Revisiting EpiDiverse SNPs

Steven Roberts 24 July, 2023

• 0.1 Merging Epidiverse VCFs
• 1 NgsRelate
  • 1.1 Output format

Sam ran Epidiverse

https://github.com/sr320/ceabigr/issues/69#issuecomment-1258238481

• Notebook
• VCF Directory - https://gannet.fish.washington.edu/Atumefaciens/20220921-cvir-ceabigr-nextflow-epidiverse-snp/snps/vcf/
• results dir - https://gannet.fish.washington.edu/Atumefaciens/20220921-cvir-ceabigr-nextflow-epidiverse-snp/snps/stats/

0.1 Merging Epidiverse VCFs

Next step for capturing SNP info in Epidiverse Workflow is merging.

cd ../data/big
wget -r \
--no-directories --no-parent \
-P . \
-A "*vcf.g*" https://gannet.fish.washington.edu/Atumefaciens/20220921-cvir-ceabigr-nextflow-epidiverse-snp/snps/vcf/

/home/shared/bcftools-1.14/bcftools  merge \
--force-samples \
../data/big/*.vcf.gz \
--merge all \
--threads 40 \
-O v \
-o ../output/51-SNPs/EpiDiv_merged.vcf

head -20 ../output/51-SNPs/EpiDiv_merged.vcf

## ##fileformat=VCFv4.2
## ##FILTER=<ID=PASS,Description="All filters passed">
## ##fileDate=20220924
## ##source=freeBayes v1.3.2-dirty
## ##reference=GCF_002022765.2_C_virginica-3.0_genomic.fa
## ##contig=<ID=NC_035780.1,length=65668440>
## ##contig=<ID=NC_035781.1,length=61752955>
## ##contig=<ID=NC_035782.1,length=77061148>
## ##contig=<ID=NC_035783.1,length=59691872>
## ##contig=<ID=NC_035784.1,length=98698416>
## ##contig=<ID=NC_035785.1,length=51258098>
## ##contig=<ID=NC_035786.1,length=57830854>
## ##contig=<ID=NC_035787.1,length=75944018>
## ##contig=<ID=NC_035788.1,length=104168038>
## ##contig=<ID=NC_035789.1,length=32650045>
## ##contig=<ID=NC_007175.2,length=17244>
## ##phasing=none
## ##commandline="freebayes -f GCF_002022765.2_C_virginica-3.0_genomic.fa 12M_R1_val_1_bismark_bt2_pe.deduplicated.sorted.bam --strict-vcf --no-partial-observations --report-genotype-likelihood-max --genotype-qualities --min-repeat-entropy 1 --min-coverage 0 --min-base-quality 1 --region NC_035780.1:0-100000"
## ##INFO=<ID=NS,Number=1,Type=Integer,Description="Number of samples with data">
## ##INFO=<ID=DP,Number=1,Type=Integer,Description="Total read depth at the locus">

The eventual GRM does not have sample names so wanted to check order of merged files (assuming this is related to how GRM file is created)

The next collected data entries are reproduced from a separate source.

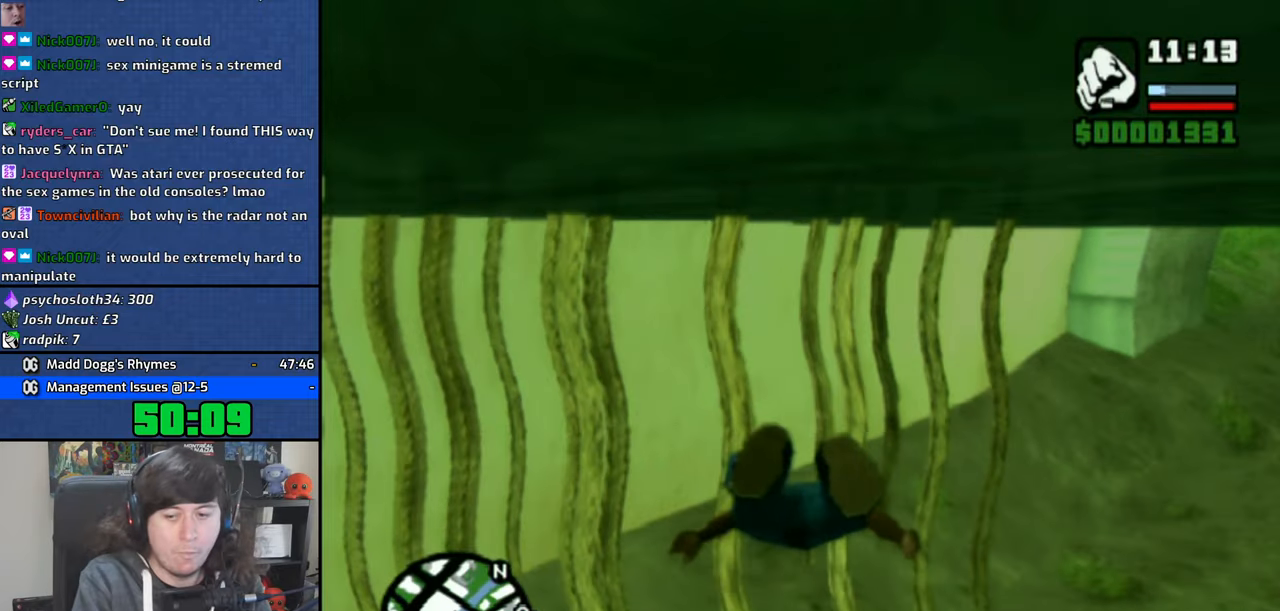
{"dt_ms": 500, "buttons": [], "left_stick": "center", "right_stick": "center", "events": [[83, "CIRCLE", "down"], [100, "DPAD_RIGHT", "up"], [216, "CIRCLE", "up"], [316, "CIRCLE", "down"], [416, "CIRCLE", "up"]]}
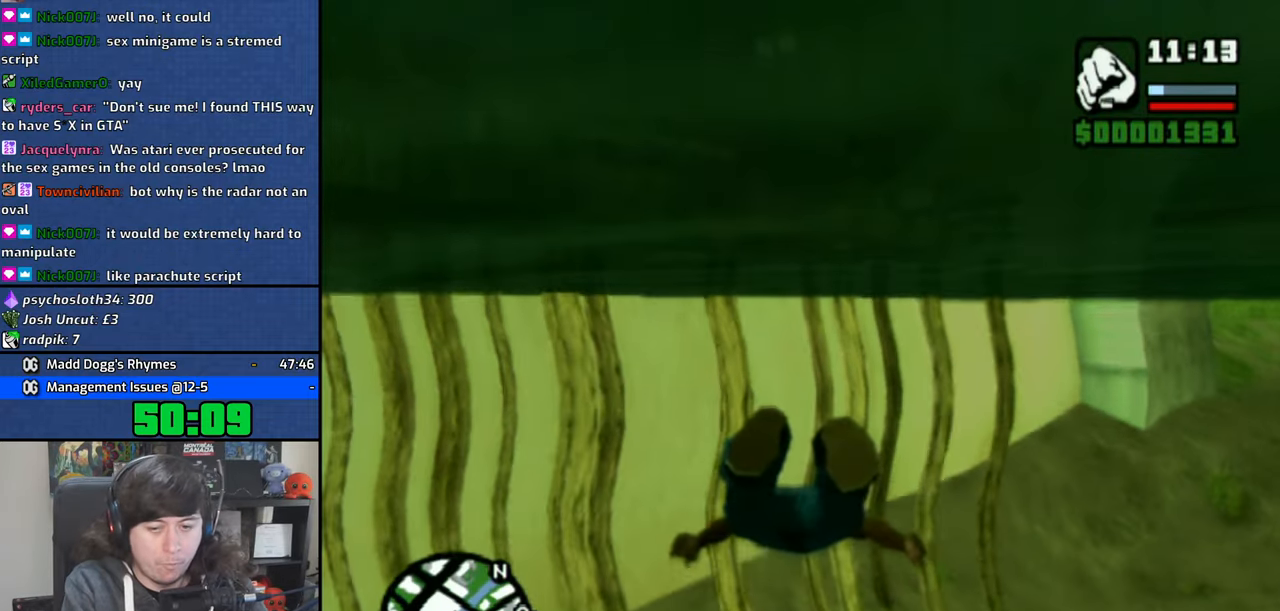
{"dt_ms": 500, "buttons": ["CIRCLE"], "left_stick": "center", "right_stick": "center", "events": [[16, "CIRCLE", "down"], [116, "CIRCLE", "up"], [233, "CIRCLE", "down"], [350, "CIRCLE", "up"], [433, "CIRCLE", "down"]]}
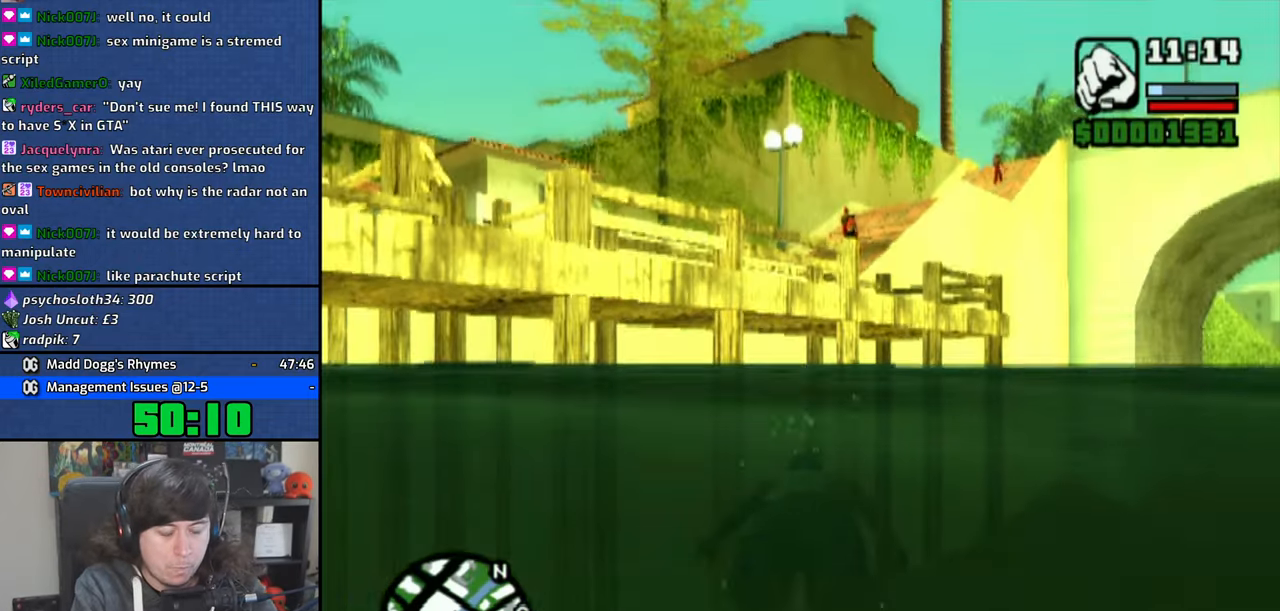
{"dt_ms": 500, "buttons": ["CIRCLE"], "left_stick": "center", "right_stick": "center", "events": [[33, "CIRCLE", "up"], [133, "CIRCLE", "down"], [233, "CIRCLE", "up"], [316, "CIRCLE", "down"], [416, "CIRCLE", "up"], [500, "CIRCLE", "down"]]}
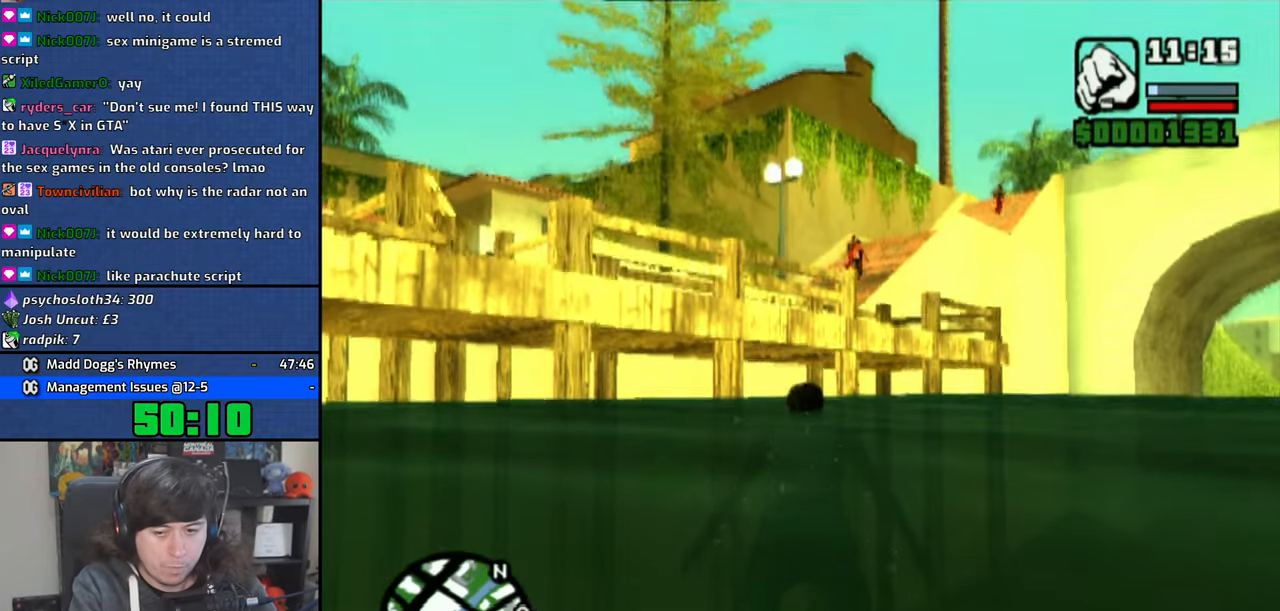
{"dt_ms": 500, "buttons": [], "left_stick": "center", "right_stick": "center"}
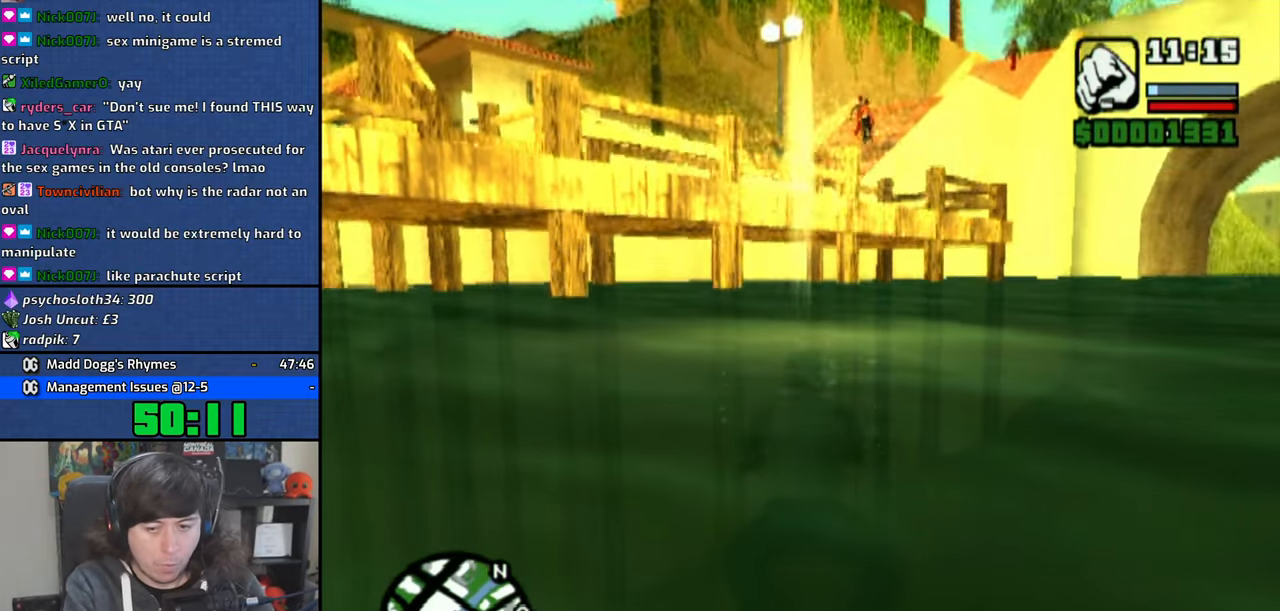
{"dt_ms": 500, "buttons": [], "left_stick": "center", "right_stick": "center", "events": [[16, "CIRCLE", "down"], [133, "CIRCLE", "up"], [216, "CIRCLE", "down"], [283, "CIRCLE", "up"], [383, "CIRCLE", "down"], [483, "CIRCLE", "up"]]}
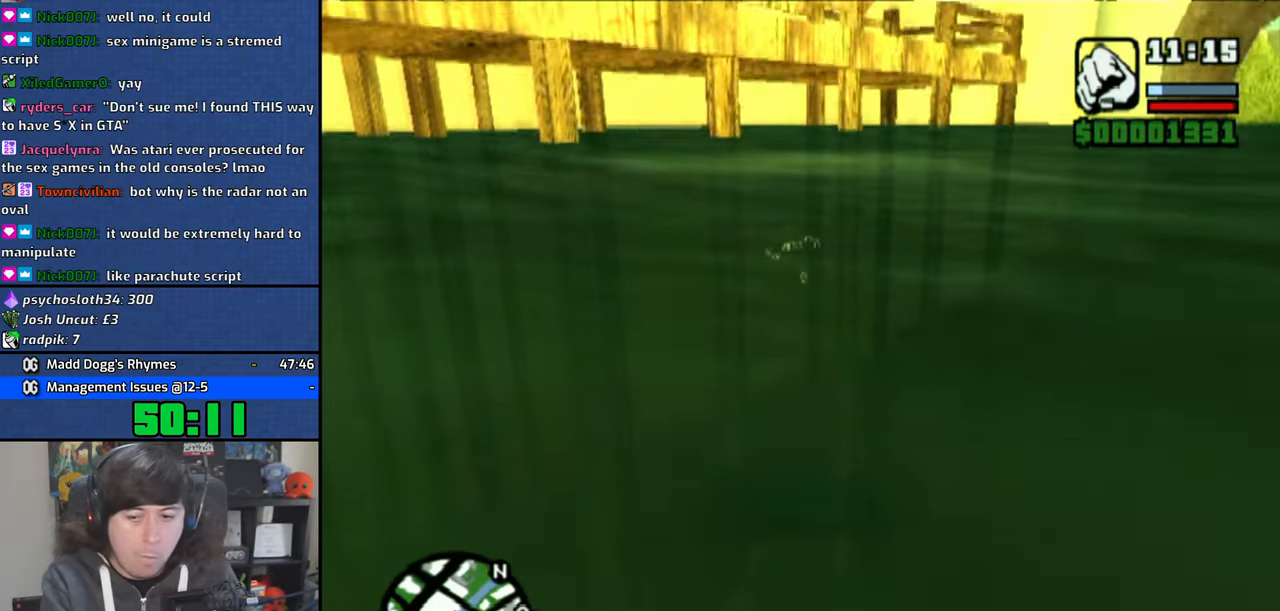
{"dt_ms": 500, "buttons": ["CIRCLE"], "left_stick": "center", "right_stick": "center", "events": [[66, "CIRCLE", "down"], [166, "CIRCLE", "up"], [266, "CIRCLE", "down"], [383, "CIRCLE", "up"], [466, "CIRCLE", "down"]]}
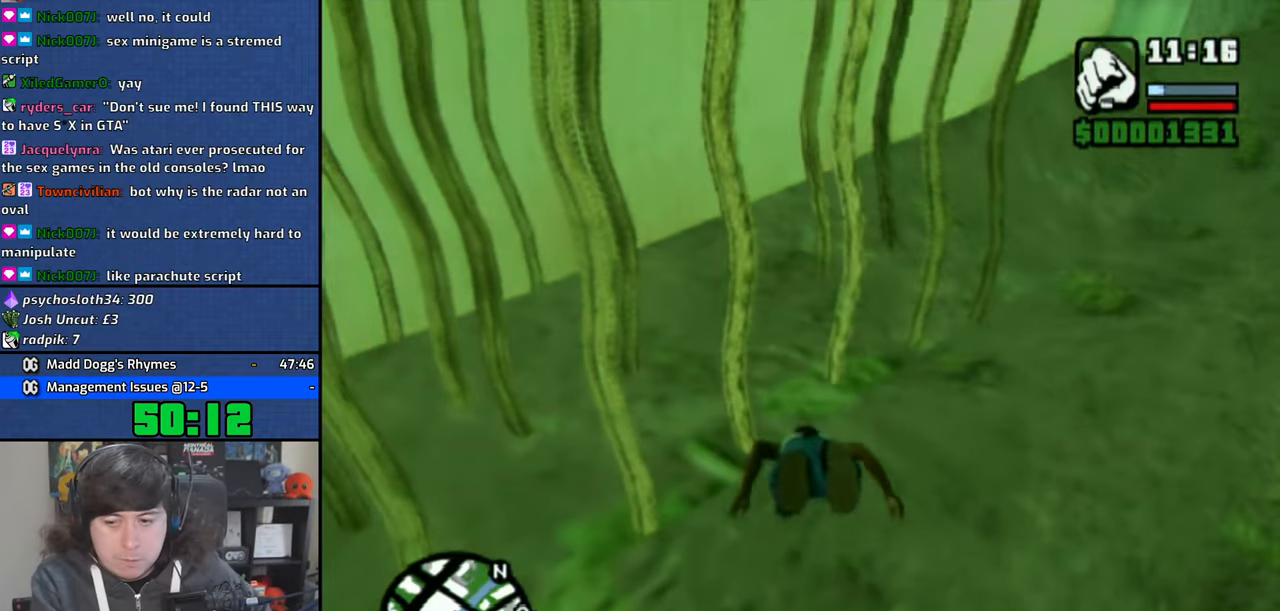
{"dt_ms": 500, "buttons": [], "left_stick": "center", "right_stick": "center"}
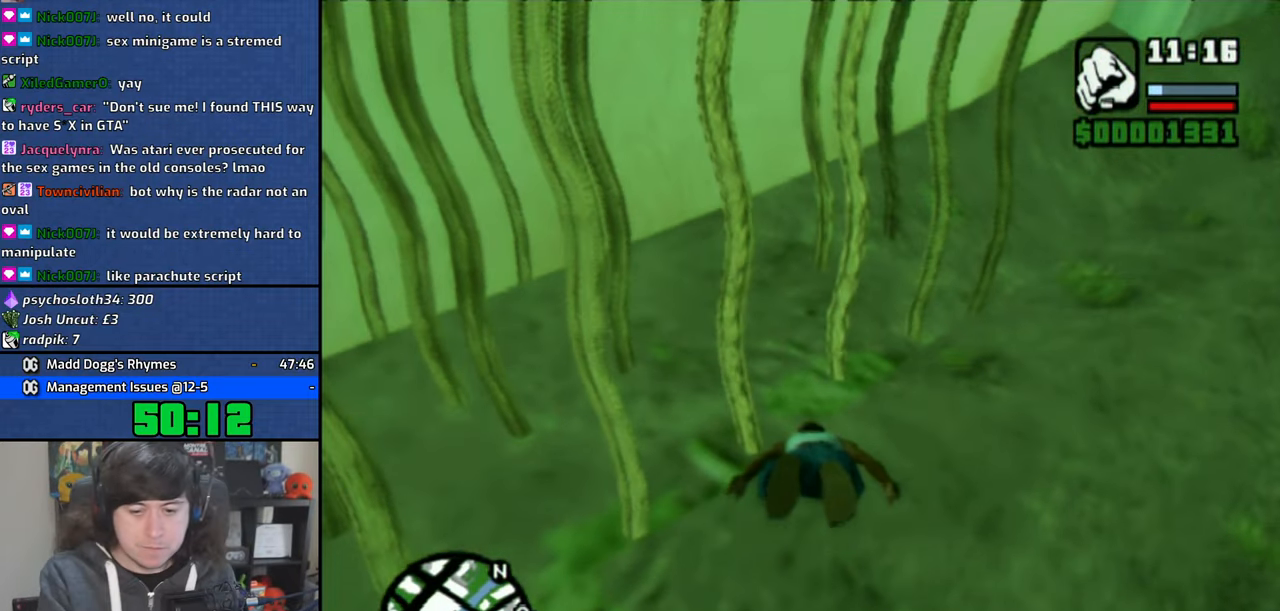
{"dt_ms": 500, "buttons": [], "left_stick": "center", "right_stick": "center", "events": [[83, "CIRCLE", "down"], [200, "CIRCLE", "up"], [300, "CIRCLE", "down"], [416, "CIRCLE", "up"]]}
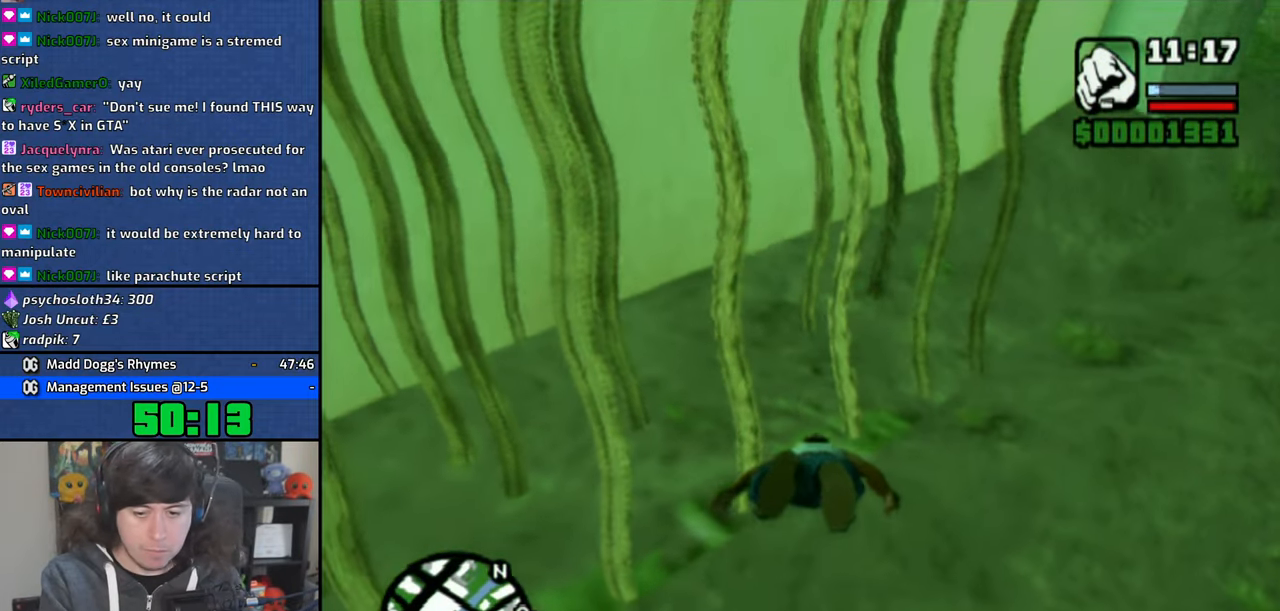
{"dt_ms": 500, "buttons": ["CIRCLE"], "left_stick": "center", "right_stick": "center", "events": [[50, "CIRCLE", "down"], [133, "CIRCLE", "up"], [250, "CIRCLE", "down"], [350, "CIRCLE", "up"], [466, "CIRCLE", "down"]]}
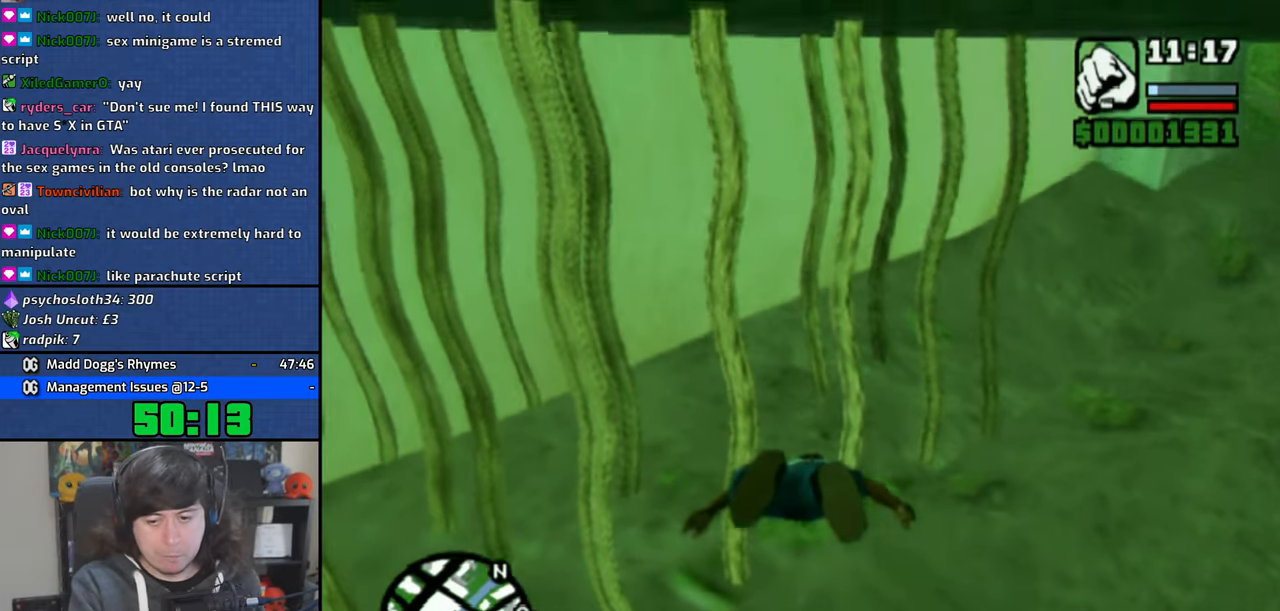
{"dt_ms": 500, "buttons": ["CIRCLE"], "left_stick": "center", "right_stick": "center", "events": [[66, "CIRCLE", "up"], [66, "R2", "down"], [133, "R2", "up"], [183, "CIRCLE", "down"], [300, "CIRCLE", "up"], [400, "CIRCLE", "down"]]}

fgrep "R1_val_1" ../output/51-SNPs/EpiDiv_merged.vcf

##commandline="freebayes -f GCF_002022765.2_C_virginica-3.0_genomic.fa 12M_R1_val_1_bismark_bt2_pe.deduplicated.sorted.bam --strict-vcf --no-partial-observations --report-genotype-likelihood-max --genotype-qualities --min-repeat-entropy 1 --min-coverage 0 --min-base-quality 1 --region NC_035780.1:0-100000"
##bcftools_viewCommand=view -Oz 12M_R1_val_1_bismark_bt2_pe.deduplicated.sorted.vcf; Date=Sat Sep 24 13:39:51 2022
##bcftools_mergeCommand=merge --force-samples --merge all --threads 40 -O v -o ../output/51-SNPs/EpiDiv_merged.vcf ../data/big/12M_R1_val_1_bismark_bt2_pe.deduplicated.sorted.vcf.gz ../data/big/13M_R1_val_1_bismark_bt2_pe.deduplicated.sorted.vcf.gz ../data/big/16F_R1_val_1_bismark_bt2_pe.deduplicated.sorted.vcf.gz ../data/big/19F_R1_val_1_bismark_bt2_pe.deduplicated.sorted.vcf.gz ../data/big/22F_R1_val_1_bismark_bt2_pe.deduplicated.sorted.vcf.gz ../data/big/23M_R1_val_1_bismark_bt2_pe.deduplicated.sorted.vcf.gz ../data/big/29F_R1_val_1_bismark_bt2_pe.deduplicated.sorted.vcf.gz ../data/big/31M_R1_val_1_bismark_bt2_pe.deduplicated.sorted.vcf.gz ../data/big/35F_R1_val_1_bismark_bt2_pe.deduplicated.sorted.vcf.gz ../data/big/36F_R1_val_1_bismark_bt2_pe.deduplicated.sorted.vcf.gz ../data/big/39F_R1_val_1_bismark_bt2_pe.deduplicated.sorted.vcf.gz ../data/big/3F_R1_val_1_bismark_bt2_pe.deduplicated.sorted.vcf.gz ../data/big/41F_R1_val_1_bismark_bt2_pe.deduplicated.sorted.vcf.gz ../data/big/44F_R1_val_1_bismark_bt2_pe.deduplicated.sorted.vcf.gz ../data/big/48M_R1_val_1_bismark_bt2_pe.deduplicated.sorted.vcf.gz ../data/big/50F_R1_val_1_bismark_bt2_pe.deduplicated.sorted.vcf.gz ../data/big/52F_R1_val_1_bismark_bt2_pe.deduplicated.sorted.vcf.gz ../data/big/53F_R1_val_1_bismark_bt2_pe.deduplicated.sorted.vcf.gz ../data/big/54F_R1_val_1_bismark_bt2_pe.deduplicated.sorted.vcf.gz ../data/big/59M_R1_val_1_bismark_bt2_pe.deduplicated.sorted.vcf.gz ../data/big/64M_R1_val_1_bismark_bt2_pe.deduplicated.sorted.vcf.gz ../data/big/6M_R1_val_1_bismark_bt2_pe.deduplicated.sorted.vcf.gz ../data/big/76F_R1_val_1_bismark_bt2_pe.deduplicated.sorted.vcf.gz ../data/big/77F_R1_val_1_bismark_bt2_pe.deduplicated.sorted.vcf.gz ../data/big/7M_R1_val_1_bismark_bt2_pe.deduplicated.sorted.vcf.gz ../data/big/9M_R1_val_1_bismark_bt2_pe.deduplicated.sorted.vcf.gz; Date=Sun May  7 10:33:42 2023

Here is the filtering steps

Let’s break down the command:

• /home/shared/vcftools-0.1.16/bin/vcftools: This is the path to the VCFtools program. You’re executing the program from its location.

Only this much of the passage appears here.